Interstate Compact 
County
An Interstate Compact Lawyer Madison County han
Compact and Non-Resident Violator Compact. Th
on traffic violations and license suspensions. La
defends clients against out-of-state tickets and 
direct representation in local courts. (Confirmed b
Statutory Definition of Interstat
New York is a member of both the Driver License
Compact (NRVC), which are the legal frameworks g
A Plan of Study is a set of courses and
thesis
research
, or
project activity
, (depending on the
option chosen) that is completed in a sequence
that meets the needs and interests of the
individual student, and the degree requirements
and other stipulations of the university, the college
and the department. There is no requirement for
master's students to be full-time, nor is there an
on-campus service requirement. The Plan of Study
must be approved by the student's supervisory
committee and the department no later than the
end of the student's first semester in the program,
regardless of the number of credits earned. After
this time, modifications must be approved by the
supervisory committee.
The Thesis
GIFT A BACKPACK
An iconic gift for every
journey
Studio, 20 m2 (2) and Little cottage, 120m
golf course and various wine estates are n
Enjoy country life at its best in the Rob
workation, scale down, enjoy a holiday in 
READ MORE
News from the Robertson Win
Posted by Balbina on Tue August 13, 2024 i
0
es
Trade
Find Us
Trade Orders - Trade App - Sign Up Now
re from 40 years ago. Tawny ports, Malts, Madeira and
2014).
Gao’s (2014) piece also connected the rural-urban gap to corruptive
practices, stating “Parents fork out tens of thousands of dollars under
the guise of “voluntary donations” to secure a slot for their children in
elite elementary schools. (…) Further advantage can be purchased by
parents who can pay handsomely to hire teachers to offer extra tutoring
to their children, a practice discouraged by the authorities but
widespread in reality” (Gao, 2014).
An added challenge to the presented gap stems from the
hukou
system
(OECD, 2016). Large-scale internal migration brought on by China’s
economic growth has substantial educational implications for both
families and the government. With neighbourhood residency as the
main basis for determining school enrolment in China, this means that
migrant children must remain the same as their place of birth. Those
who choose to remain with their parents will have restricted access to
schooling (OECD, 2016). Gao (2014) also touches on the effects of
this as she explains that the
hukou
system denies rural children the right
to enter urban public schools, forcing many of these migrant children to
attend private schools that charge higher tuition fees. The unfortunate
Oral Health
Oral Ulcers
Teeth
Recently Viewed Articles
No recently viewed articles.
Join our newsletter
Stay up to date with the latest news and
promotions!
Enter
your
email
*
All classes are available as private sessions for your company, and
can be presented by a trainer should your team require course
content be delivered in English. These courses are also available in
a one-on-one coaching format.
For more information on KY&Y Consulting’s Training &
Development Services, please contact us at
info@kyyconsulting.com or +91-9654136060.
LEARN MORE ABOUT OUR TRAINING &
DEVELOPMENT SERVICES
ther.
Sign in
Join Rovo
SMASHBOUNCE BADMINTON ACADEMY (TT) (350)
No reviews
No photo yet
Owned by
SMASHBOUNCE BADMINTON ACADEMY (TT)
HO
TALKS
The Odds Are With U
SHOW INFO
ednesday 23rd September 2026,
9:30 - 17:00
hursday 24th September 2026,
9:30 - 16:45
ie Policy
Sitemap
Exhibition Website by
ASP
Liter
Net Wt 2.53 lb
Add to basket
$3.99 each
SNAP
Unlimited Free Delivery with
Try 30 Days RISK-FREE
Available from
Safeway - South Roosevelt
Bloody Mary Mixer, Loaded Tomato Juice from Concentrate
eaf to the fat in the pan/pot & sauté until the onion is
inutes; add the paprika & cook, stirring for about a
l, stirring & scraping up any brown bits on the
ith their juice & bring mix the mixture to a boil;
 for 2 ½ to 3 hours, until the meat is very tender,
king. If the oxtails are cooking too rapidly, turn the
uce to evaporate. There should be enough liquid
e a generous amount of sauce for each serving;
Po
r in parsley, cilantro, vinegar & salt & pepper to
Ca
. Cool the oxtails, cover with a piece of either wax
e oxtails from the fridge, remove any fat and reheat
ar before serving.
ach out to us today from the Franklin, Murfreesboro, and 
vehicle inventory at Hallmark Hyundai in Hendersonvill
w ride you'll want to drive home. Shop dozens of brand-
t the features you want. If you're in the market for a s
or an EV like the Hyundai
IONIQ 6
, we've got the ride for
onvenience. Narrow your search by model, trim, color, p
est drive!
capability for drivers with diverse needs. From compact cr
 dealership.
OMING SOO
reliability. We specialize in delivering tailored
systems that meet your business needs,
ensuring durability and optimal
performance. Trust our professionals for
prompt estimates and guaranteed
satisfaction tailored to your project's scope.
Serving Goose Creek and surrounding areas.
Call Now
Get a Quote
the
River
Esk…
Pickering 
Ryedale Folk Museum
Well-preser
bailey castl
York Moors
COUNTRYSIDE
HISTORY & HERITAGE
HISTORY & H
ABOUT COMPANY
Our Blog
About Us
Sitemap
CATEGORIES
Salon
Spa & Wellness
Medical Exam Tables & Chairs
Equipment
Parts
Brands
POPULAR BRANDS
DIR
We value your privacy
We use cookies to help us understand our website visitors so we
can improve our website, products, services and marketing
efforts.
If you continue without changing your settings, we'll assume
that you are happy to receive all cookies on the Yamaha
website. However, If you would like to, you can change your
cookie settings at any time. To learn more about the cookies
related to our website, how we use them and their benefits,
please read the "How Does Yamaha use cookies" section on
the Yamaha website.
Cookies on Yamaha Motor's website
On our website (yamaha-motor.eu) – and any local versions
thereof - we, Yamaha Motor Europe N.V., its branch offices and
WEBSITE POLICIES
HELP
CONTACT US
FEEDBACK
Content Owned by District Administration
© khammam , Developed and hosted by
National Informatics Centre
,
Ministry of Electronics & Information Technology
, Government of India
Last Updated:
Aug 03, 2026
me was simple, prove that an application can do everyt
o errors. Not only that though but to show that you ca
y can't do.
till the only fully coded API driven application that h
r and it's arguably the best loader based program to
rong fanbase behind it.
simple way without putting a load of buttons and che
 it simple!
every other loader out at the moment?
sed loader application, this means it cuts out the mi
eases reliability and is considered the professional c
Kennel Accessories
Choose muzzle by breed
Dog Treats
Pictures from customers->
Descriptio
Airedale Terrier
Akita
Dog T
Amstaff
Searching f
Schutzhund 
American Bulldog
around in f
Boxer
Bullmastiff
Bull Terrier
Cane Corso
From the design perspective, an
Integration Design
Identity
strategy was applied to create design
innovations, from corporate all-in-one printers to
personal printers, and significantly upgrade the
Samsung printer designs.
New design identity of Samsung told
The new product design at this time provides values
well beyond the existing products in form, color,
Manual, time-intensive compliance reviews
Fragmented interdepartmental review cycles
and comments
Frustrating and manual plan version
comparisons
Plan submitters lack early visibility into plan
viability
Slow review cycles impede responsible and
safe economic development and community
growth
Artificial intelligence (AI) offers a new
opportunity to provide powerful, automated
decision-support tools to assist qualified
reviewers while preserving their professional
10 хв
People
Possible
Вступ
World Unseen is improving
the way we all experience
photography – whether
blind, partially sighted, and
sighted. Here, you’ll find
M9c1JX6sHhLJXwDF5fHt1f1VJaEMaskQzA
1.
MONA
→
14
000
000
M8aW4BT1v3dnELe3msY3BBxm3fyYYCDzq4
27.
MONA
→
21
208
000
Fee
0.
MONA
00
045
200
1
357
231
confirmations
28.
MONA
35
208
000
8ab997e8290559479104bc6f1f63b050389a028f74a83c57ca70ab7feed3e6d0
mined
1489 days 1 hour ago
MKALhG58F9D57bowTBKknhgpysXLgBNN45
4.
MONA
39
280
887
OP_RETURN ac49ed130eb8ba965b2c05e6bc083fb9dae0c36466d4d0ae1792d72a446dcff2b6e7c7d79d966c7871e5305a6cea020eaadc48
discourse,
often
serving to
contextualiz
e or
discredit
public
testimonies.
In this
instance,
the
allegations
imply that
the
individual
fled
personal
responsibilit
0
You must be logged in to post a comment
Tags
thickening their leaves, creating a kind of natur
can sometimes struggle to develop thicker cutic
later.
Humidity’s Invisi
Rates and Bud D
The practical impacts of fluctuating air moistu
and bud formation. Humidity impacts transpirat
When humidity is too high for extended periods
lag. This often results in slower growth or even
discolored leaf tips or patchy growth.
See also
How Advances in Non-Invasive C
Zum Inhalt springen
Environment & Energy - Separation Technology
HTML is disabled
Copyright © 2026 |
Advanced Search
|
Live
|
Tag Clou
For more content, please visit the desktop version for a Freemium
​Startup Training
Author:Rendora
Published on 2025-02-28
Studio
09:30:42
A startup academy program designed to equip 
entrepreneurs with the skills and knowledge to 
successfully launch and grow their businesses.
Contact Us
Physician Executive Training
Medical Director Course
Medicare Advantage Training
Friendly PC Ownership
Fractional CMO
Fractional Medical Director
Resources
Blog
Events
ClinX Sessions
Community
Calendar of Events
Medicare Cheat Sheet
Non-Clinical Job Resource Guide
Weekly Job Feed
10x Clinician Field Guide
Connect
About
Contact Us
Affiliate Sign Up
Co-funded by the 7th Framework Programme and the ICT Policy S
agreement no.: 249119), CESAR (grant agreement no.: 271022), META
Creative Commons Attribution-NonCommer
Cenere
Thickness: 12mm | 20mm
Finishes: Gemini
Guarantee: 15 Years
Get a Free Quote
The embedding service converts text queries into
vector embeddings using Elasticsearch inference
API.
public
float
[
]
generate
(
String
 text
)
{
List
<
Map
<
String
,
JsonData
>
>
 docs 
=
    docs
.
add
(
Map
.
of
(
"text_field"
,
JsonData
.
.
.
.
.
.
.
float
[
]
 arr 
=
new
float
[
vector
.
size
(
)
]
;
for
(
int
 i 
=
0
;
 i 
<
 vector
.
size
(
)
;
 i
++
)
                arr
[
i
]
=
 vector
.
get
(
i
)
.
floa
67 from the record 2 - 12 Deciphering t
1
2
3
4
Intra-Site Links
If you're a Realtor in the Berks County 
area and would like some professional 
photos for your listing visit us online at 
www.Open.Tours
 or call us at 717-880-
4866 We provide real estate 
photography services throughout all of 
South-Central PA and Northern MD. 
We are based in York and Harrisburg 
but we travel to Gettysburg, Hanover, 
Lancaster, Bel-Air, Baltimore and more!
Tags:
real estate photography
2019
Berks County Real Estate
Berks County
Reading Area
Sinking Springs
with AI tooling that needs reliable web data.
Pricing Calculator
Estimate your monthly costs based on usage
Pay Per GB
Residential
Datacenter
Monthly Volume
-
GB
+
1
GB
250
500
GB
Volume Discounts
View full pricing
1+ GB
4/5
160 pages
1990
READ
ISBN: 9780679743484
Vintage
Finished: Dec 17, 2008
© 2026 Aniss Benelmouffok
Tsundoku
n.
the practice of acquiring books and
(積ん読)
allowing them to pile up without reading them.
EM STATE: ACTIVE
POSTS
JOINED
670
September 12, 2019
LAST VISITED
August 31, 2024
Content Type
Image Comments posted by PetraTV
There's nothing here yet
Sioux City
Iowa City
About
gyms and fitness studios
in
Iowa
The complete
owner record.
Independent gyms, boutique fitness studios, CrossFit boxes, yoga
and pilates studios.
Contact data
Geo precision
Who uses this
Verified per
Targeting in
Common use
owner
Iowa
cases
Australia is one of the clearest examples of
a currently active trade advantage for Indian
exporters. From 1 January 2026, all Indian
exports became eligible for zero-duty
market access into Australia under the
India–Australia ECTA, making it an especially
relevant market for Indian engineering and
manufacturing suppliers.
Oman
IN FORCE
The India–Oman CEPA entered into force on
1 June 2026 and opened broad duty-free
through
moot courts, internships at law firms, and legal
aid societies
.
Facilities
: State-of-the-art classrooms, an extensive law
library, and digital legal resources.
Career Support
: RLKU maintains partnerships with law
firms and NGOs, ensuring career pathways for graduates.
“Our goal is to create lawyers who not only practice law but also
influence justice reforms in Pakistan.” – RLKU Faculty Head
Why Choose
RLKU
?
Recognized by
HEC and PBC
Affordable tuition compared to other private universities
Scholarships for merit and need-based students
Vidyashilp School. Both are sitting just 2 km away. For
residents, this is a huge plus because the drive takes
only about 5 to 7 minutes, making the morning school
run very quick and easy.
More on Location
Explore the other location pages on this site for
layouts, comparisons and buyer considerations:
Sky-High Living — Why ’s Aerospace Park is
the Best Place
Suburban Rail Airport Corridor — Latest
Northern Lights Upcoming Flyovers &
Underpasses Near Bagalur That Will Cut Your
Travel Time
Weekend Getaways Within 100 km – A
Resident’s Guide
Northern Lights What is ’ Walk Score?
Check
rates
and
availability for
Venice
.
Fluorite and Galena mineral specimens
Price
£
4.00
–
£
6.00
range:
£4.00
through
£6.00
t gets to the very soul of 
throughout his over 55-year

### WHAT YOU SHOULD DO
Count the lines in the listing that contain the string "other". Give only the number.

### EXPECTED ANSWER
4